>>>

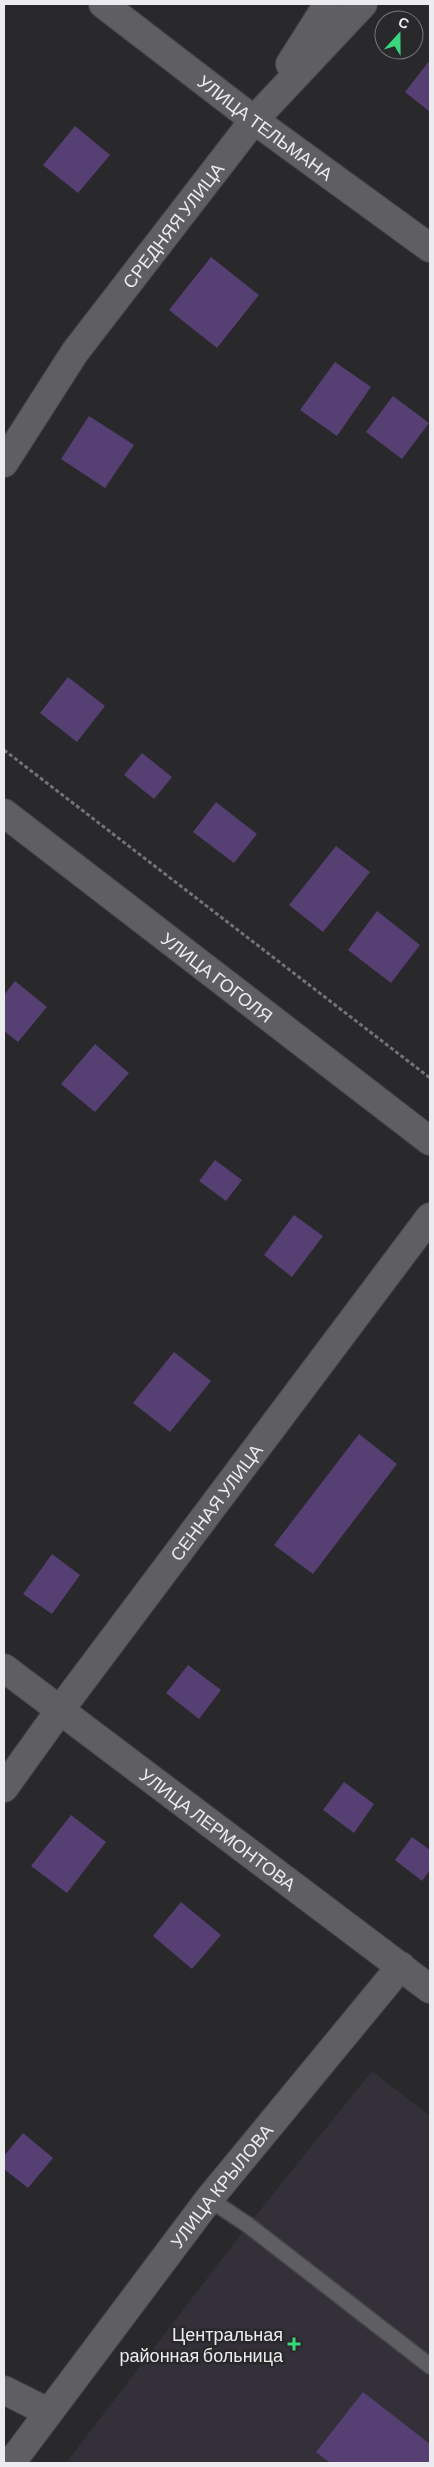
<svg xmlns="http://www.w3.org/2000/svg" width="434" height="2467" font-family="Barlow,sans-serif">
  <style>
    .built { fill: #343039 }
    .building { fill: #563f73 }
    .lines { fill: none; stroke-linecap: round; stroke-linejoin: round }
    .service-casing { stroke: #464548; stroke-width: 18 }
    .minor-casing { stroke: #464548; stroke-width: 30 }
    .tertiary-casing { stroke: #464548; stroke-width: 30 }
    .path { stroke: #737274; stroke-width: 3; stroke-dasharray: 4 2.5; stroke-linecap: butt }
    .service { stroke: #5f5e62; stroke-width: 15 }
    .minor { stroke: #5f5e62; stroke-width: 28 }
    .tertiary { stroke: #5f5e62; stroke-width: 28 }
    .poi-dot { fill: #3bd77f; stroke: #29282b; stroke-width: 2 }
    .labels { text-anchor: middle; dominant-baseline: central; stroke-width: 5; stroke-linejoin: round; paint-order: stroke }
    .street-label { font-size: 18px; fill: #ecebed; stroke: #29282b }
    .poi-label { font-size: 18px; fill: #ecebed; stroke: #29282b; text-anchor: end }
  </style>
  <rect width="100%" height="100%" fill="#29282b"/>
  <polygon class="built" points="372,2071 430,2116 430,2463 66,2463 248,2225"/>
  <g class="building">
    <polygon points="430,60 430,112 405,92"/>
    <polygon points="75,126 110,155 78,193 43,165"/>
    <polygon points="211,257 259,295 217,348 169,310"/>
    <polygon points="335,362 371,387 337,436 300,410"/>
    <polygon points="393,396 429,423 402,459 366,432"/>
    <polygon points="89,416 134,445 105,488 61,459"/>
    <polygon points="68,677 105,706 77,742 40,713"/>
    <polygon points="142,753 172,777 154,799 124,775"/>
    <polygon points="216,802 257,834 234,863 193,832"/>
    <polygon points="336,846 370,872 323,932 289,905"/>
    <polygon points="377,911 420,945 391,983 348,950"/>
    <polygon points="15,981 47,1007 18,1042 4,1031 4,995"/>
    <polygon points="95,1044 129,1073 95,1112 61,1084"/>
    <polygon points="215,1160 242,1180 226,1201 199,1181"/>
    <polygon points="294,1215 323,1236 292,1277 264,1255"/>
    <polygon points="174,1352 211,1381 170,1432 133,1403"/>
    <polygon points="359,1434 397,1464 313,1574 274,1545"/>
    <polygon points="52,1554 80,1575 52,1614 23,1594"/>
    <polygon points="188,1665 221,1690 199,1719 166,1693"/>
    <polygon points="344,1782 374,1804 354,1833 323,1810"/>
    <polygon points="71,1815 106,1842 67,1893 31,1866"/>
    <polygon points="412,1837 430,1850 430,1870 422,1881 395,1860"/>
    <polygon points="181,1902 221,1935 192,1969 153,1936"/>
    <polygon points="23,2133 53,2158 28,2188 4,2169 4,2156"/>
    <polygon points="363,2392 430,2444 430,2463 330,2463 316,2452"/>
  </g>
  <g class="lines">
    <g class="service-casing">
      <polyline id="service" points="209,2199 248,2225 430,2366"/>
    </g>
    <g class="minor-casing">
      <g id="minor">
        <path id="s1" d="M103,4L254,120L430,248"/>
        <polyline points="290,64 328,4"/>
        <path id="s2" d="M4,463L75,352L254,120L363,4"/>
        <path id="s3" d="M4,1668L430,1989"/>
        <path id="s4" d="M4,1788L60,1710L430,1217"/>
        <polyline points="4,2390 48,2412"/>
        <path id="s5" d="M11,2463L209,2199L401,1966"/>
      </g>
    </g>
    <g class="tertiary-casing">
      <g id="tertiary">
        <path id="s6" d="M4,813L430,1141"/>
      </g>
    </g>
    <polyline class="path" points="4,750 430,1078"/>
    <use href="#service" class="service"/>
    <use href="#minor" class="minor"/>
    <use href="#tertiary" class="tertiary"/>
  </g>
  <path class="poi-dot" d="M291.5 2336.5h5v5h5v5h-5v5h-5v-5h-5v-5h5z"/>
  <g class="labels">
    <g class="street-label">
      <text stroke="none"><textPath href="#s1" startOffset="204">УЛИЦА ТЕЛЬМАНА</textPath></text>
      <text stroke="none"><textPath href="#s2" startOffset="292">СРЕДНЯЯ УЛИЦА</textPath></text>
      <text stroke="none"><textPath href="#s6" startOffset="269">УЛИЦА ГОГОЛЯ</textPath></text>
      <text stroke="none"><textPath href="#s4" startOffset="356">СЕННАЯ УЛИЦА</textPath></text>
      <text stroke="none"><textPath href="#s3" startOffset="268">УЛИЦА ЛЕРМОНТОВА</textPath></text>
      <text stroke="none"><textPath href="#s5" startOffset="348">УЛИЦА КРЫЛОВА</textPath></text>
    </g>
    <g class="poi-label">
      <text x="283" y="2334">Центральная<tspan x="283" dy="21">районная больница</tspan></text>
    </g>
  </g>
  <rect width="434" height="2467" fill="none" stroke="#ecebed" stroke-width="10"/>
  <g transform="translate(399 35) rotate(21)"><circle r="24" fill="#29282b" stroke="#777679"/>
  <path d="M0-4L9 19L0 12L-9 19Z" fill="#3bd77f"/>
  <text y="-8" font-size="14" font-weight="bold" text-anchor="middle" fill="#ecebed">С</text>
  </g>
</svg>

<<<

Return the full listing exactly as it appears above, without its pictures.

<svg xmlns="http://www.w3.org/2000/svg" width="434" height="2467" font-family="Barlow,sans-serif">
  <style>
    .built { fill: #343039 }
    .building { fill: #563f73 }
    .lines { fill: none; stroke-linecap: round; stroke-linejoin: round }
    .service-casing { stroke: #464548; stroke-width: 18 }
    .minor-casing { stroke: #464548; stroke-width: 30 }
    .tertiary-casing { stroke: #464548; stroke-width: 30 }
    .path { stroke: #737274; stroke-width: 3; stroke-dasharray: 4 2.5; stroke-linecap: butt }
    .service { stroke: #5f5e62; stroke-width: 15 }
    .minor { stroke: #5f5e62; stroke-width: 28 }
    .tertiary { stroke: #5f5e62; stroke-width: 28 }
    .poi-dot { fill: #3bd77f; stroke: #29282b; stroke-width: 2 }
    .labels { text-anchor: middle; dominant-baseline: central; stroke-width: 5; stroke-linejoin: round; paint-order: stroke }
    .street-label { font-size: 18px; fill: #ecebed; stroke: #29282b }
    .poi-label { font-size: 18px; fill: #ecebed; stroke: #29282b; text-anchor: end }
  </style>
  <rect width="100%" height="100%" fill="#29282b"/>
  <polygon class="built" points="372,2071 430,2116 430,2463 66,2463 248,2225"/>
  <g class="building">
    <polygon points="430,60 430,112 405,92"/>
    <polygon points="75,126 110,155 78,193 43,165"/>
    <polygon points="211,257 259,295 217,348 169,310"/>
    <polygon points="335,362 371,387 337,436 300,410"/>
    <polygon points="393,396 429,423 402,459 366,432"/>
    <polygon points="89,416 134,445 105,488 61,459"/>
    <polygon points="68,677 105,706 77,742 40,713"/>
    <polygon points="142,753 172,777 154,799 124,775"/>
    <polygon points="216,802 257,834 234,863 193,832"/>
    <polygon points="336,846 370,872 323,932 289,905"/>
    <polygon points="377,911 420,945 391,983 348,950"/>
    <polygon points="15,981 47,1007 18,1042 4,1031 4,995"/>
    <polygon points="95,1044 129,1073 95,1112 61,1084"/>
    <polygon points="215,1160 242,1180 226,1201 199,1181"/>
    <polygon points="294,1215 323,1236 292,1277 264,1255"/>
    <polygon points="174,1352 211,1381 170,1432 133,1403"/>
    <polygon points="359,1434 397,1464 313,1574 274,1545"/>
    <polygon points="52,1554 80,1575 52,1614 23,1594"/>
    <polygon points="188,1665 221,1690 199,1719 166,1693"/>
    <polygon points="344,1782 374,1804 354,1833 323,1810"/>
    <polygon points="71,1815 106,1842 67,1893 31,1866"/>
    <polygon points="412,1837 430,1850 430,1870 422,1881 395,1860"/>
    <polygon points="181,1902 221,1935 192,1969 153,1936"/>
    <polygon points="23,2133 53,2158 28,2188 4,2169 4,2156"/>
    <polygon points="363,2392 430,2444 430,2463 330,2463 316,2452"/>
  </g>
  <g class="lines">
    <g class="service-casing">
      <polyline id="service" points="209,2199 248,2225 430,2366"/>
    </g>
    <g class="minor-casing">
      <g id="minor">
        <path id="s1" d="M103,4L254,120L430,248"/>
        <polyline points="290,64 328,4"/>
        <path id="s2" d="M4,463L75,352L254,120L363,4"/>
        <path id="s3" d="M4,1668L430,1989"/>
        <path id="s4" d="M4,1788L60,1710L430,1217"/>
        <polyline points="4,2390 48,2412"/>
        <path id="s5" d="M11,2463L209,2199L401,1966"/>
      </g>
    </g>
    <g class="tertiary-casing">
      <g id="tertiary">
        <path id="s6" d="M4,813L430,1141"/>
      </g>
    </g>
    <polyline class="path" points="4,750 430,1078"/>
    <use href="#service" class="service"/>
    <use href="#minor" class="minor"/>
    <use href="#tertiary" class="tertiary"/>
  </g>
  <path class="poi-dot" d="M291.5 2336.5h5v5h5v5h-5v5h-5v-5h-5v-5h5z"/>
  <g class="labels">
    <g class="street-label">
      <text stroke="none"><textPath href="#s1" startOffset="204">УЛИЦА ТЕЛЬМАНА</textPath></text>
      <text stroke="none"><textPath href="#s2" startOffset="292">СРЕДНЯЯ УЛИЦА</textPath></text>
      <text stroke="none"><textPath href="#s6" startOffset="269">УЛИЦА ГОГОЛЯ</textPath></text>
      <text stroke="none"><textPath href="#s4" startOffset="356">СЕННАЯ УЛИЦА</textPath></text>
      <text stroke="none"><textPath href="#s3" startOffset="268">УЛИЦА ЛЕРМОНТОВА</textPath></text>
      <text stroke="none"><textPath href="#s5" startOffset="348">УЛИЦА КРЫЛОВА</textPath></text>
    </g>
    <g class="poi-label">
      <text x="283" y="2334">Центральная<tspan x="283" dy="21">районная больница</tspan></text>
    </g>
  </g>
  <rect width="434" height="2467" fill="none" stroke="#ecebed" stroke-width="10"/>
  <g transform="translate(399 35) rotate(21)"><circle r="24" fill="#29282b" stroke="#777679"/>
  <path d="M0-4L9 19L0 12L-9 19Z" fill="#3bd77f"/>
  <text y="-8" font-size="14" font-weight="bold" text-anchor="middle" fill="#ecebed">С</text>
  </g>
</svg>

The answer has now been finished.